Thrombocytopenia

Thrombocytopenia is a pathological condition manifested by a reduced number of platelets in the blood count below the norm, i.e. 150,000 / mm3. The haemostatic state is ensured by a platelet count of approximately 100,000 / mm3. Spontaneous bleeding usually occurs when platelets fall below 20,000 / mm3.

Thrombocytopenia – what is it and what are its causes?

Congenital thrombocytopenias are extremely rare. In most cases, low blood plaquets count is acquired. It often co-occurs with pathological pregnancy or systemic disease (systemic lupus erythematosus, rheumatoid arthritis, RA). The incidence of post-heparin thrombocytopenia is approximately 5% in patients after exposure to heparin.

Risk factors for thrombocytopenia include haemorrhages such as perioperative bleeding, which may require transfusion of blood components. Platelets should be replenished before surgery if the platelet count is less than 50,000 / mm3.

Diagnosis of low blood plaquet counts

The diagnosis of thrombocytopenia includes the following tests: blood count, coagulation panel including prothrombin time, fibrinogen, D-dimers, antiplatelet antibodies, bone marrow tests (myelogram), imaging tests (abdominal ultrasound, chest X-ray, computed tomography). 

Thrombocytopenia associated with excessive platelet destruction may have an immunological basis in the following conditions: 

• Immune thrombocytopenia/idiopathic thrombocytopenic purpura (ITP), 
• Rheumatological diseases, 
• Haemolytic uraemic syndrome (HUS), as a mechanism of drug-induced damage.

Thrombocytopenia due to non-immune causes includes disseminated extravascular coagulation (DIC) conditions, Moschowitz’s disease (TTP), pre-eclampsia, thyroid disease. 

Decreased platelet production may accompany neoplastic diseases due to displacement of the platelet-forming system from the bone marrow by the proliferative process in acute leukaemia and lymphoma with bone marrow involvement and in metastases of solid tumours to the bone marrow. 
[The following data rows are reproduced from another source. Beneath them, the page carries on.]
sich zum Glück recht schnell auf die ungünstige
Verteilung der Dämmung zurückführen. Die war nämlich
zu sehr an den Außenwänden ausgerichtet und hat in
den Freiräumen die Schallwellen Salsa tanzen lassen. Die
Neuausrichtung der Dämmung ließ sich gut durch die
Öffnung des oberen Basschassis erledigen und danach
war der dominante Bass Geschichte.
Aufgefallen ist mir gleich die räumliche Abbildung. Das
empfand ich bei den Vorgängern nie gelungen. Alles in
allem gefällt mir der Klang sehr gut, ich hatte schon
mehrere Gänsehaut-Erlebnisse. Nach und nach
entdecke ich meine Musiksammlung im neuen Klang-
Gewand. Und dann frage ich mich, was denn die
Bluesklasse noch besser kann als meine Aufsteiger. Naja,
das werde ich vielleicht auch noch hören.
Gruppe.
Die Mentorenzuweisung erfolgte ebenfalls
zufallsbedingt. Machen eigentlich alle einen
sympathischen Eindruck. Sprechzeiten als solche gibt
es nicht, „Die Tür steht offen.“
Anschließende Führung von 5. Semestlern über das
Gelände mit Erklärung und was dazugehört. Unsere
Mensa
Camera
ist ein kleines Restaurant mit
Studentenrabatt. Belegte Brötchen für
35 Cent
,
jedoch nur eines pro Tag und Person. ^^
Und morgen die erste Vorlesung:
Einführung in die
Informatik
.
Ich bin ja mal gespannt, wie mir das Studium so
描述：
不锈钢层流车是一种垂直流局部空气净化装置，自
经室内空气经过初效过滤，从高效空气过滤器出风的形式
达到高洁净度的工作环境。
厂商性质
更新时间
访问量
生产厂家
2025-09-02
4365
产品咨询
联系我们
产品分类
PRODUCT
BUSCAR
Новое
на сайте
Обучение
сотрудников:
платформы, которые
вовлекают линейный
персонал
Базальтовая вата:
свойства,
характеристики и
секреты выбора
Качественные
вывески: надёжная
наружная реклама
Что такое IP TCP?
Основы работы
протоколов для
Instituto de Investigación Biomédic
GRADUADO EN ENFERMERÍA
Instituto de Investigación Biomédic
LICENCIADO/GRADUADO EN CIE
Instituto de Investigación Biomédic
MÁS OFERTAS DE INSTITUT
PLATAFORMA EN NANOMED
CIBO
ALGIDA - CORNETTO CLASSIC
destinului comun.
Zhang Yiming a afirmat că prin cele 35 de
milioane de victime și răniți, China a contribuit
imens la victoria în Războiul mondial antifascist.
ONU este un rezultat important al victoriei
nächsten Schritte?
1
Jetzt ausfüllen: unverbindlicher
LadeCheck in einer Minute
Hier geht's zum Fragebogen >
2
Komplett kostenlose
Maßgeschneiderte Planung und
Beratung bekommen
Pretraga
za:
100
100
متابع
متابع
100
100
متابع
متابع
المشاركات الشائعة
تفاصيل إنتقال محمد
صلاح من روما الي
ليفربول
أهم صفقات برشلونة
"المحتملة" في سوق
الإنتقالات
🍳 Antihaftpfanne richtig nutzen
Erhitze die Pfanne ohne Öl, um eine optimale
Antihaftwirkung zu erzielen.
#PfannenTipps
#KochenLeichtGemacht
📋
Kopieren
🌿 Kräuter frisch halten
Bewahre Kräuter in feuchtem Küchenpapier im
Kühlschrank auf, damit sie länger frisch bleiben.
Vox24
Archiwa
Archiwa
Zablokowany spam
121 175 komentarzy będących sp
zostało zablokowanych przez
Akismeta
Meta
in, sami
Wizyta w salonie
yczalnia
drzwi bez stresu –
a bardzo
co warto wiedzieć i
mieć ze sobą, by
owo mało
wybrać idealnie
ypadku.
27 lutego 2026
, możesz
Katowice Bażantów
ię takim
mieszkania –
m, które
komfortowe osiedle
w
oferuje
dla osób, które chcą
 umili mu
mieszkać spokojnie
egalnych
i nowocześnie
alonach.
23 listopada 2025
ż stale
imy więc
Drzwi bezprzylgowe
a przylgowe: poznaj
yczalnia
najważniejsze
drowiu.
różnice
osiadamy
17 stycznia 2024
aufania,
Low plaquet count can be one of the side effects of chemotherapy, radiotherapy or an effect of alcohol abuse. It also co-occurs in hypersplenism in the course of cirrhosis or portal or splenic vein thrombosis.

On physical examination, depending on the underlying disease, this condition may be accompanied by the following signs: 

• Petechiae on the skin, 
• Oral mucous membranes, 
• Tachycardia, 
• Hypotension, 
• Orthostatic syncope, 
• Paradoxical pulse, 
• Pericardial friction murmur, 
• Focal signs, 
• Haemoptysis, 
• Nasal bleeding, 
• Gingival bleeding, 
• Prolonged monthly bleeding, 
• Bruising.

Treatment of low plaquet counts

Therapeutic management of thrombocytopenia primarily includes treatment of the underlying disease/cause, discontinuation of medicines that cause platelet deficiency/destruction and treatment of infection. In some cases, a splenectomy is necessary. Corticosteroids, thrombopoietin receptor agonists and plasmapheresis may be helpful in the treatment of autoimmune thrombocytopenia.